To begin, we must clarify just what the term ‘whale’ is referring to. In the case of cryptocurrencies, it refers to someone with a lot of money, who is in the position to buy or sell in large volumes, which can dramatically move the market.
Because, in the grand scheme of things, the cryptocurrency market is actually relatively small – it has a total market capital of approximately $350 billion – this means that there are some investors who have the ability to drastically affect the price of one cryptocurrency; such as Bitcoin.
It is important to be aware of Bitcoin Whales and how they can affect the cryptocurrency market. They are most commonly early Bitcoin adaptors who, as a result are sitting on millions in cryptocurrency. Although, it is worth noting that they could also be risk loving high net worth individuals, who may have recently discovered the cryptocurrency market, as a way of making money, or major institutional investors who are placing large bets on where the market will move to next.
When you consider that 1,000 people own 40% of all Bitcoin, you can easily see that there are some whales about, who, should they sell large chunks of their Bitcoin will cause significant damage to the overall price.
Bitcoin whales previously would trade on the largest and most liquid Bitcoin exchanges; but the market has matured and OTC brokers have started to provide services for large Bitcoin investors, in order to preserve their anonymity.

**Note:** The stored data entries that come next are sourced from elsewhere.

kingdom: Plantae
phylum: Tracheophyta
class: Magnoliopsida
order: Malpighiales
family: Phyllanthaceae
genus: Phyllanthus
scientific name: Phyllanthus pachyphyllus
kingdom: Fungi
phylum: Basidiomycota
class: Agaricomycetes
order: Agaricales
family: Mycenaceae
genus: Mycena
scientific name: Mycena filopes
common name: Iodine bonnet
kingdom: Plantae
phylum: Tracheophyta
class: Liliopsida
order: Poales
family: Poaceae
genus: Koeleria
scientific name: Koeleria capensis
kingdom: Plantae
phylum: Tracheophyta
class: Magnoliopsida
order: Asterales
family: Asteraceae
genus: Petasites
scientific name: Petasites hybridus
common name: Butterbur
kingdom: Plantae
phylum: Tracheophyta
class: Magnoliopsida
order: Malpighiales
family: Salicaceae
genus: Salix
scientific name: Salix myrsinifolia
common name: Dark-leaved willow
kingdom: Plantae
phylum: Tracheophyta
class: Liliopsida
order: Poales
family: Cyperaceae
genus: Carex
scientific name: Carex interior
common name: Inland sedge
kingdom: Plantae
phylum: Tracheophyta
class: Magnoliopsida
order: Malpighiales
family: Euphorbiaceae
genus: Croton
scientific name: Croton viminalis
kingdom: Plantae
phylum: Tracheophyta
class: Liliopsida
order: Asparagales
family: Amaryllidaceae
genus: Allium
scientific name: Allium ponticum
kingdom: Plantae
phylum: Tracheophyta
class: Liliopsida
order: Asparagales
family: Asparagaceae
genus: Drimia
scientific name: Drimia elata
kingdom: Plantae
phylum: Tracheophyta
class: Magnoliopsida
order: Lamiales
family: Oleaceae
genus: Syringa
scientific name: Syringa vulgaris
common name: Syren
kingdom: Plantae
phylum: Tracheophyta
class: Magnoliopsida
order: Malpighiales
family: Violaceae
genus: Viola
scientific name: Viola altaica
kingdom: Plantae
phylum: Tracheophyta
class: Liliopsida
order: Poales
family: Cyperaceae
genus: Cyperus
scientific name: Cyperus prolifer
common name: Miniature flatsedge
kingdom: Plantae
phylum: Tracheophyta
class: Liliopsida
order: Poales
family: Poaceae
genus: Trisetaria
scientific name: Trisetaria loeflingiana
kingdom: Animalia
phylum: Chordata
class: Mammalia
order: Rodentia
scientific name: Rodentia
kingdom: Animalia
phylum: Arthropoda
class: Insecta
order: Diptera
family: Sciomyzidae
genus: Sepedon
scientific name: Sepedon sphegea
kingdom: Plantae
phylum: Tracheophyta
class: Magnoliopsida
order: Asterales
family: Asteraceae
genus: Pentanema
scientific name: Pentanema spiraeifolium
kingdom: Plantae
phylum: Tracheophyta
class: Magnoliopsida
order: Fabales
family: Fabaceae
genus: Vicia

Although Bitcoin whales can have a huge impact on the Bitcoin market, where they are likely to impact the most is the altcoin market. The market capitalisation is less than $100 million, so if a whale buys or sells a huge amount it could cause a huge move in the market. If you are considering investing in a smaller altcoin, it is advisable to look at the wealth distribution to help you identify possible whales.
There are some ways in which you can identify potential whales, which has become more difficult over the years, but one of the ways is to monitor the wallet addresses of the largest holders, which will help you to stay alert of any major shifts in cryptocurrency. As well as this, try monitoring order books. If there is a sudden huge order to buy or sell, it should alert you to a potential whale. You can also check any changes to a particular cryptocurrency that has not been linked to any announcement. If it is completely unexpected, it could mean that a potential whale has entered the market.
Although these are definitely something to be aware of, it should be noted that there are always whales in financial markets, and as more institutional investors enter the market, the number of whales will also increase. These don’t have to be a really bad thing though, and you will never be able to eliminate them completely, but what is important is for investors to know what they are looking out for, so they can be prepared.